Show all lines containing "Milwaukee" from the data below.

**Record set**
+++++
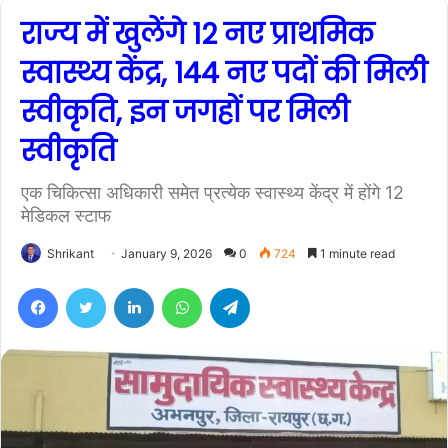
राज्य में खुलेंगे 12 नए प्राथमिक
स्वास्थ्य केंद्र, 144 नए पदों की मिली
स्वीकृति, इन जगहों पर मिली
स्वीकृति
एक चिकित्सा अधिकारी समेत प्रत्येक स्वास्थ्य केंद्र में होंगे 12
मेडिकल स्टाफ
Shrikant
January 9, 2026
0
724
1 minute read
Facebook
Twitter
LinkedIn
WhatsApp
Telegram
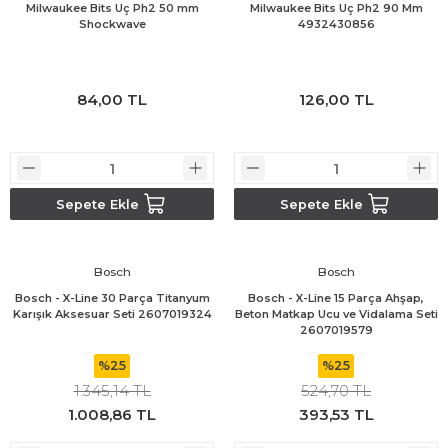
Milwaukee Bits Uç Ph2 50 mm
Milwaukee Bits Uç Ph2 90 Mm
Shockwave
4932430856
Bosch GSR 180-LI
Bosch GSR 1800-LI
84,00 TL
126,00 TL
Bosch GSR 185-LI
Bosch GSR 18V-50
Sepete Ekle
Sepete Ekle
Bosch GSR 18V-60 C
Bosch
Bosch
Bosch GST 18 V-LI B
Bosch - X-Line 30 Parça Titanyum
Bosch - X-Line 15 Parça Ahşap,
Karışık Aksesuar Seti 2607019324
Beton Matkap Ucu ve Vidalama Seti
2607019579
Bosch GWS 18 V-LI
%25
%25
Bosch GWS 180-LI
1.345,14 TL
524,70 TL
1.008,86 TL
393,53 TL
Bosch GWS 18V-10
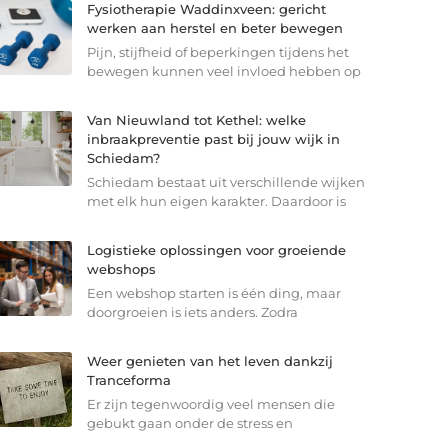
Fysiotherapie Waddinxveen: gericht
werken aan herstel en beter bewegen
Pijn, stijfheid of beperkingen tijdens het
bewegen kunnen veel invloed hebben op
Van Nieuwland tot Kethel: welke
inbraakpreventie past bij jouw wijk in
Schiedam?
Schiedam bestaat uit verschillende wijken
met elk hun eigen karakter. Daardoor is
Logistieke oplossingen voor groeiende
webshops
Een webshop starten is één ding, maar
doorgroeien is iets anders. Zodra
Weer genieten van het leven dankzij
Tranceforma
Er zijn tegenwoordig veel mensen die
gebukt gaan onder de stress en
+++++
**Response**
Milwaukee Bits Uç Ph2 50 mm
Milwaukee Bits Uç Ph2 90 Mm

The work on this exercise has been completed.